John Banville parece decirnos en esta novela que la vida es
como el juego de la Oca, de muerte en muerte y vivo porque me toca.
El protagonista de esta historia, tras la muerte de su
esposa, se refugia en un lugar en el que pasaba los veranos de su infancia y donde vivió la muerte por
primera vez y seguramente de manera más impactante y no sólo por ser la primera
si no por la forma en que sucedió y sus protagonistas.
Pero todo esto lo sabemos al final, justo en la última página,
casi en la última frase. Banville es un maestro en eso. Y no porque sea un
escritor más del pasado, o que recurre al pasado como mera argucia narrativa,
no, Banville es el escritor del pasado por antonomasia.
Todos los escritores escriben y el pasado está presente, o
bien en la trama o en el tramador. Es inevitable. Hasta los escritores de
ciencia-ficción cargan con el pasado. Pero Banville se alimenta de él. Se lo
puede imaginar uno encima de la página en blanco embebido en sus recuerdos y
después pasándolo al papel. Es la virtud del gran creador, que casi no deja
nada a la racionalidad cuando crea. Todo es puro sentimiento, emoción.
Hay peces o animales del agua que necesitan salir de vez en
cuando al aire para respirar o para oxigenarse y los hay que nunca salen. Pues
bien, Banville es un pez abisal del pasado cuando escribe. Y en su prosa
brillan esas extrañas luces y esas formas tan sugerentes, tan mágicas y
fantásticas que se necesitan para poder vivir en esas profundidades.
Por eso es tan minucioso en sus descripciones, tanto que en
vez de abandonar el presente y sumergirse en el pasado, consigue desplazar
ambos tiempos. Con sus narraciones no nos movemos, el convierte el presente en
futuro y el pasado en un presente embelesado, dorado por los rayos de la
memoria que se reflejan en nuestros corazones.
Si el corazón del lector late armonizado con el de Banville,
todas las escenas se iluminan y cargan con tu propio pasado. Tal es el poder de
la prosa de John Banville.
Cualquier detalle del presente es buena razón para viajar hacia atrás.
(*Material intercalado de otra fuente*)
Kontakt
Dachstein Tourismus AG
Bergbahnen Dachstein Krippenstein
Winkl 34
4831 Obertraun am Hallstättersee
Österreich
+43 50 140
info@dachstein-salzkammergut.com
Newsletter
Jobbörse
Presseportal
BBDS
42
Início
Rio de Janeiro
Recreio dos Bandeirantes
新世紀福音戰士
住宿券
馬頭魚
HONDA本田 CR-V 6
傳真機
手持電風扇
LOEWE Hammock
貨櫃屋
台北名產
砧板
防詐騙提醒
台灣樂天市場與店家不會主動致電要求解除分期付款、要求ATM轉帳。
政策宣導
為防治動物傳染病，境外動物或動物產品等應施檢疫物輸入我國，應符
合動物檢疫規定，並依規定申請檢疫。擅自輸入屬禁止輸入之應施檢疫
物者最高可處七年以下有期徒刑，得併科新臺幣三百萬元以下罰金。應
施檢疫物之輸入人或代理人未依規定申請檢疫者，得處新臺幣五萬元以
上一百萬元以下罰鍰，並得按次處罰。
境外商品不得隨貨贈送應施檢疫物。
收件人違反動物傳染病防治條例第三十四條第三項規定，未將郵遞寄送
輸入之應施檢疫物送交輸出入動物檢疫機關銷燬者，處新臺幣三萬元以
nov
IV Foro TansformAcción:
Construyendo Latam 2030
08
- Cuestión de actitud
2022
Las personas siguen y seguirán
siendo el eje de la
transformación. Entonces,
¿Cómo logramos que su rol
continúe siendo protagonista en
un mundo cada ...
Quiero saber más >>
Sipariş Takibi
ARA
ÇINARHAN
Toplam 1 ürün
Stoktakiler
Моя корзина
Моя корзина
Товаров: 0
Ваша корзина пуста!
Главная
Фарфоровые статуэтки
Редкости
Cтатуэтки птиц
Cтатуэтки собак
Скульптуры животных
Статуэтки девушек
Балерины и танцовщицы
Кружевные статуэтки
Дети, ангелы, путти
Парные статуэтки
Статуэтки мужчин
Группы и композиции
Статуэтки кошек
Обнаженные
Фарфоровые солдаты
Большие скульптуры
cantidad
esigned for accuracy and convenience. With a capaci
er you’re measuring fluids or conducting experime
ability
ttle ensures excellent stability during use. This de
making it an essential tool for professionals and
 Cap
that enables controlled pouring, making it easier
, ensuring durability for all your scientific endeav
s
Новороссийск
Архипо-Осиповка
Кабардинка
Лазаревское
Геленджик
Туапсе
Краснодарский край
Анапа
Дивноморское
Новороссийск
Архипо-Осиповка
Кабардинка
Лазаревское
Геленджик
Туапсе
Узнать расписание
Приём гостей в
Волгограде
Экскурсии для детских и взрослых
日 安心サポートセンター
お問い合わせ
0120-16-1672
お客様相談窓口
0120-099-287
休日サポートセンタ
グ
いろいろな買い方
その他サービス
Los mimbres de la cesta del pasado tienen su solera, están cuajados y ya sólo queda armar con ellos lo más próximo a nuestro deseo,
Cualquier detalle del presente es buena razón para viajar hacia atrás. Los mimbres de la cesta del pasado tienen su solera, están cuajados y ya sólo queda armar con ellos lo más próximo a nuestro deseo,
“La verdad es que uno podría volver a vivir otra vez toda su
existencia sólo con que pudiera esforzarse lo suficiente en recordar”,
Dice su protagonista. Creo que si sustituimos el “pudiera”
por “quisiera”, tendríamos el plan de esta novela y de alguna otra de este
autor.
Al narrador de Banville que no se corta a la hora de
increparnos, tampoco le duelen prendas cuando nos muestra como usa el pasado
para formarse en el presente.
El narrador ahora, en este presente, es uno y del pasado
extrae unas circunstancias, unos hechos que al rememorarlos, y verlos con una
nueva luz, de regreso al presente ya lo ha convertido en otro. Y ese nuevo otro
se enfrenta a este presente de forma diferente. Y así. Este viaje de ida y
vuelta se convierte en una salida a las angustias y los dolores del presente y
de rebote convierten al pasado en una farmacopea donde hurgar y conseguir
nuevos recursos para enfrentar el presente.
Todo ello dirigido por la mente de un narrador que asoma lo
justo para que sepamos que todo es paliativo.
John Banville, un escritor católico, creyente o no, a
vueltas con todo lo pecaminoso que esta religión cataloga y que paradójicamente
sirve de urdimbre a nuestra vida. Y a su literatura.
Lo han comparado con Nabokov. Bueno, se parecen todo lo que
se puede parecer un cruzado y un cosaco. Se divierten guerreando, uno con Fe y
el otro con vodka. Sin necesidad de ser creyente ni de ser alcohólico.